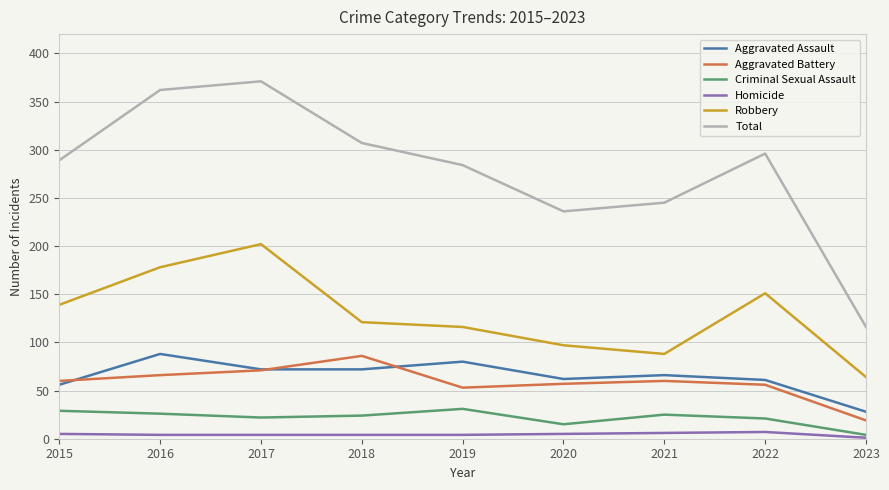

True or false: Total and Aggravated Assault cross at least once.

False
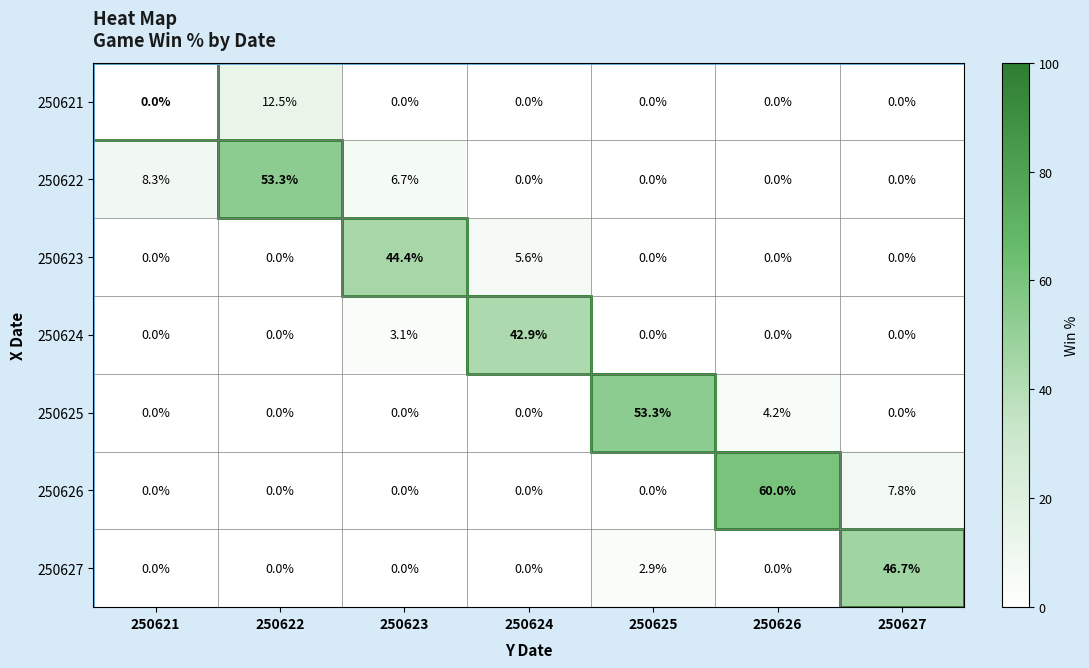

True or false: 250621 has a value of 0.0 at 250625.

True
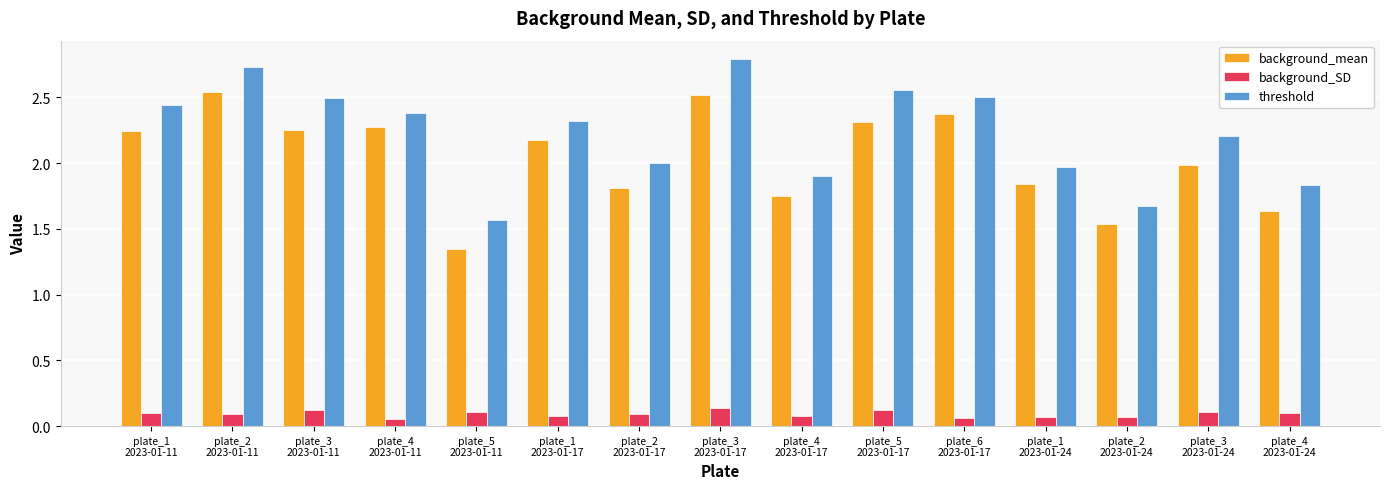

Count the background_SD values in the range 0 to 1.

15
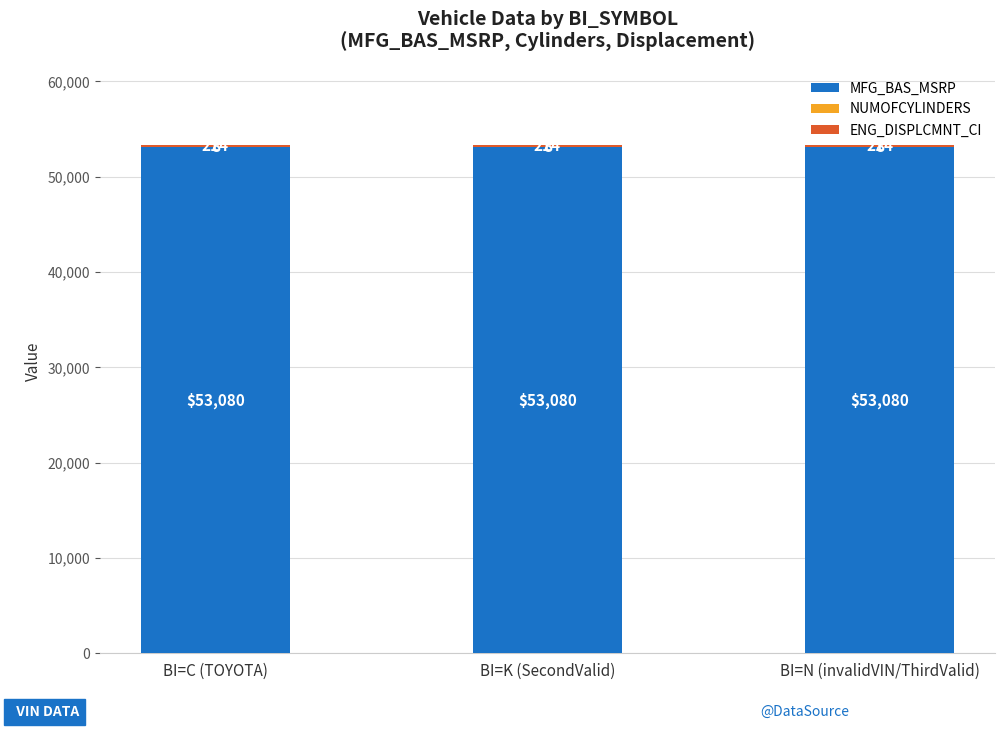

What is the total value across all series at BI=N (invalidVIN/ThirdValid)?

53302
--
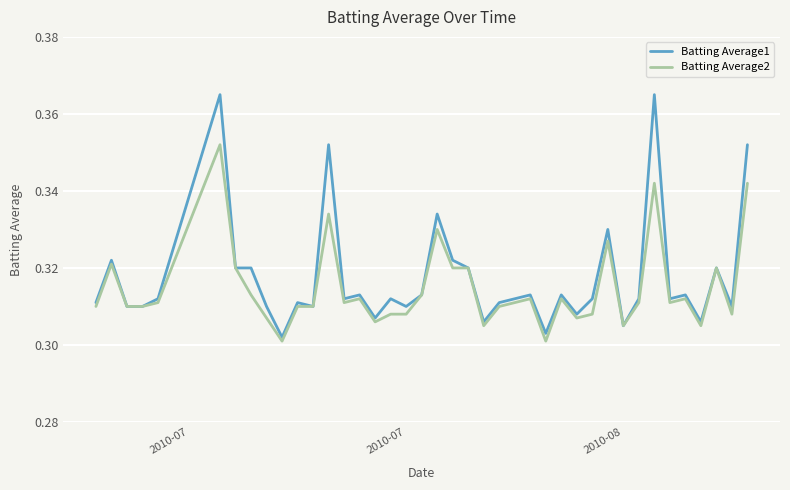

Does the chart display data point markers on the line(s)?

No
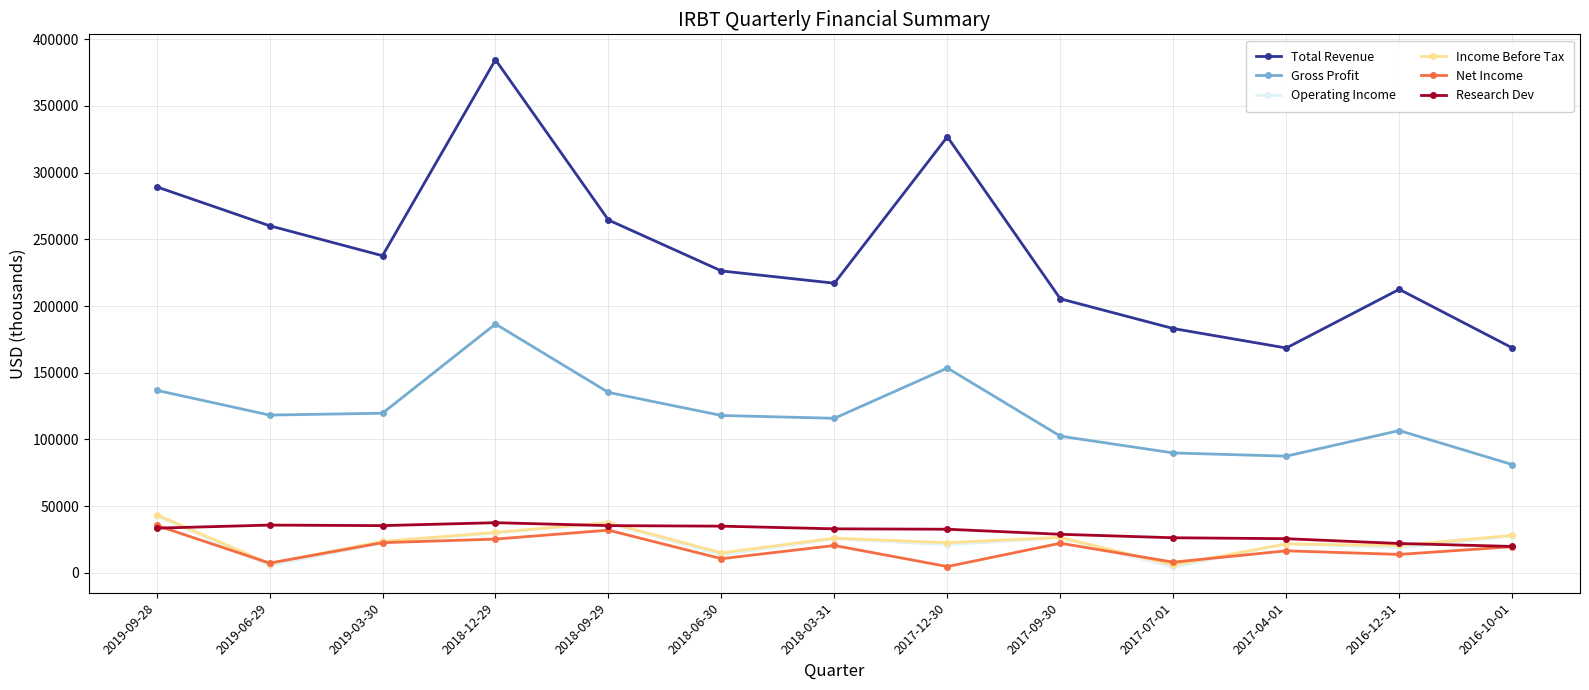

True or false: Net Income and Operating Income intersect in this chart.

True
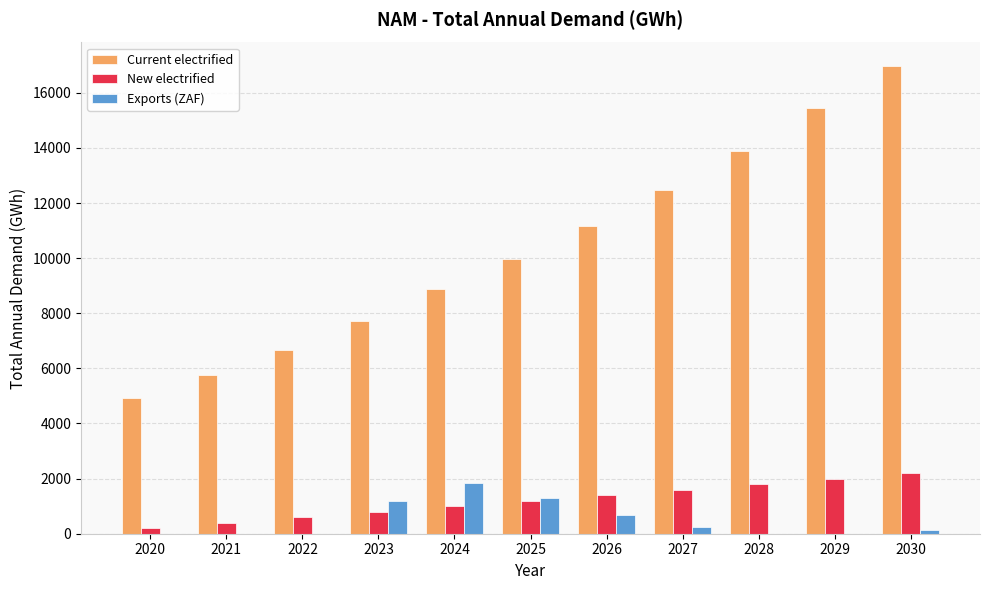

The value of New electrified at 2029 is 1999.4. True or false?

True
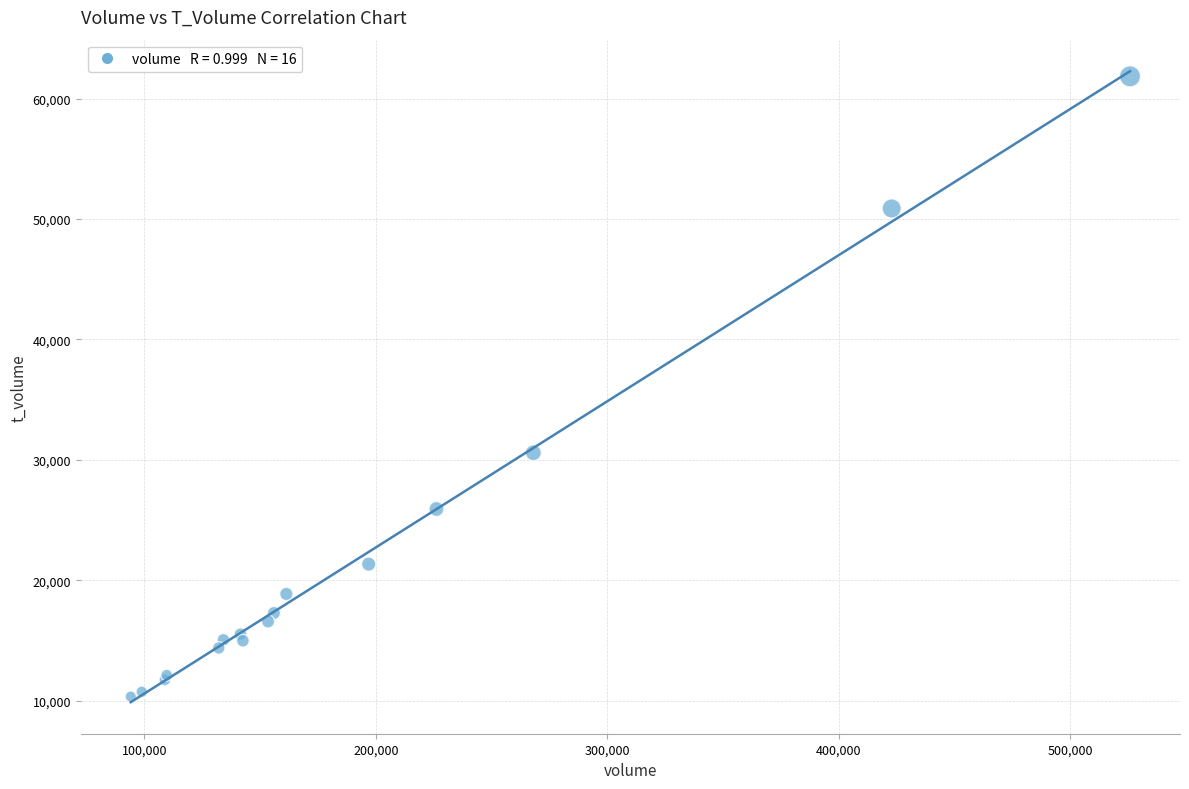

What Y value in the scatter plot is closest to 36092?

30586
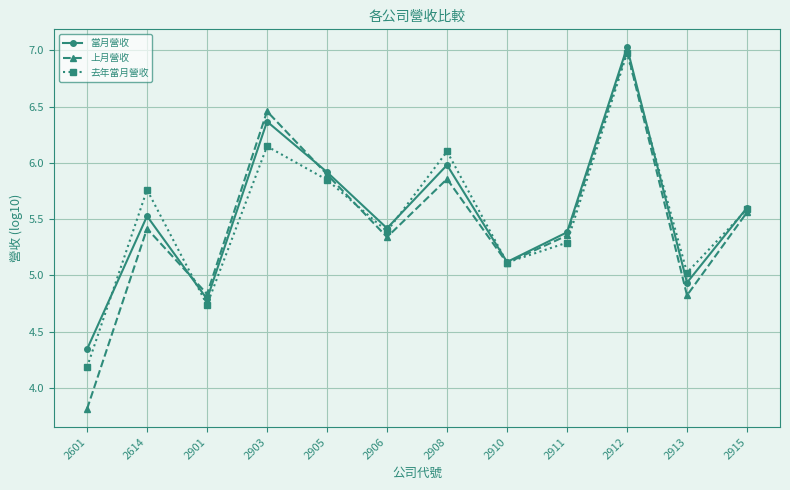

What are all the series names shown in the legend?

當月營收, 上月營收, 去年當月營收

**REQUIRED ACTION**
Copy the lines of the records above, starting at the line that contains "True or false: 250621" and ending at the line that contains "What is the", and leave out the pictures.

**WORKED SOLUTION**
True or false: 250621 has a value of 0.0 at 250625.

True

Count the background_SD values in the range 0 to 1.

15

What is the total value across all series at BI=N (invalidVIN/ThirdValid)?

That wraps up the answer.